Job and work design:
AI-led automation of work will create new opportunities to deconstruct jobs into their constituent tasks and reconfigure roles in ways that increase productivity and make jobs more meaningful for humans.
HR professionals should capitalise on these opportunities through polishing their job and work design skills, ensuring that they are able to take a step back and consider how the design of work needs to change, and analyse work design at a ‘task’ rather than ‘role’ level.
Strategic Workforce Planning (SWP):
AI is likely to require businesses to significantly restructure and reposition itself.

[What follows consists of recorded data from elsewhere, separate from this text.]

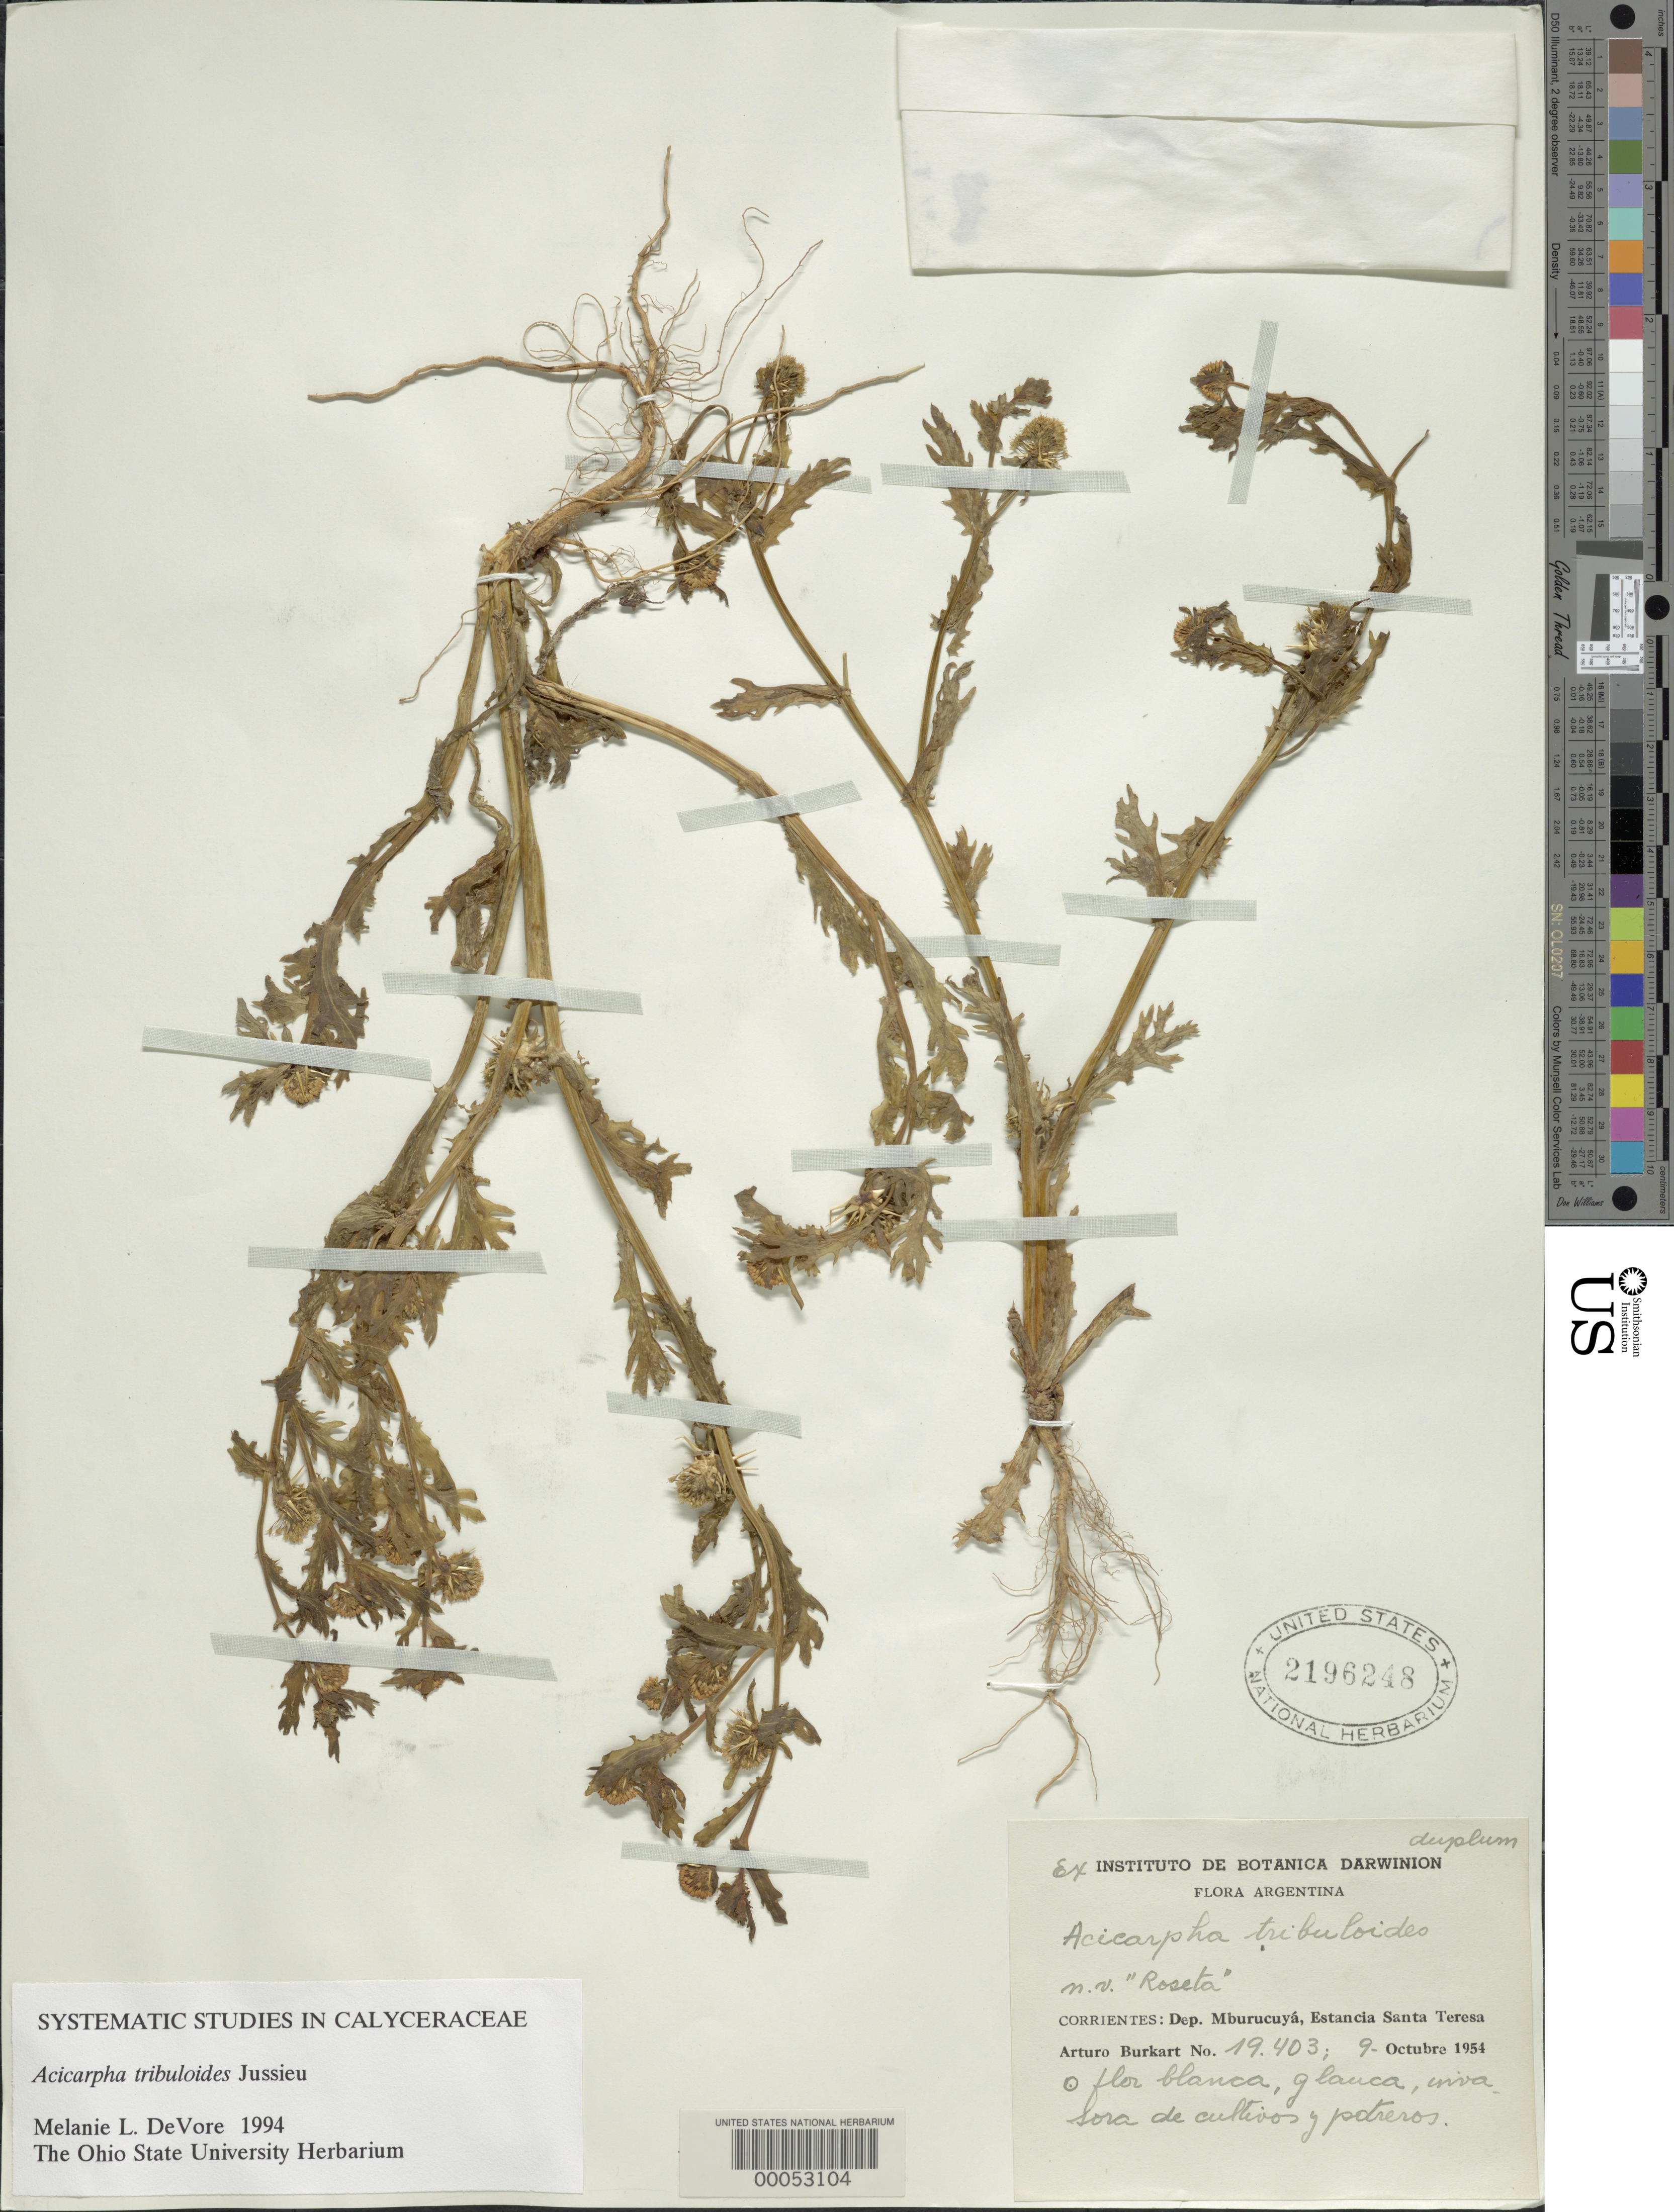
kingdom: Plantae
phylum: Tracheophyta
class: Magnoliopsida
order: Asterales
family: Calyceraceae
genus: Acicarpha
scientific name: Acicarpha tribuloides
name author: Juss.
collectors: A. E. Burkart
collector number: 19403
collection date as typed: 09 Oct 1954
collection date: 1954-10-09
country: Argentina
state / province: Corrientes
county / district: Mburucuyá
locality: Santa Teresa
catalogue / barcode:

The HR function will need to be skilled in SWP to help their organisations through this uncertain and rapidly changing context, helping the business to approach change, explore different scenarios and plan for different contingencies.
Data analytics capabilities and the ability to engage stakeholders will be particularly important for this.
HR practitioners need to be prepared for the age of AI on two levels: understanding and implementing new developments in the AI space to make HR more effective, and leading the organisation’s preparation for technology and AI-driven transformation.
So how can HR professionals prepare?
First, consider how to develop your technology skills, perhaps through taking a prompt engineering course or partnering with AI experts in your own organisation.
Second, seek out ways of getting involved in change projects outside your day-to-day role, to build your experience and expertise in leading transformation.
Do both these things, and you will be well on your way to ensuring you don’t get let behind by AI.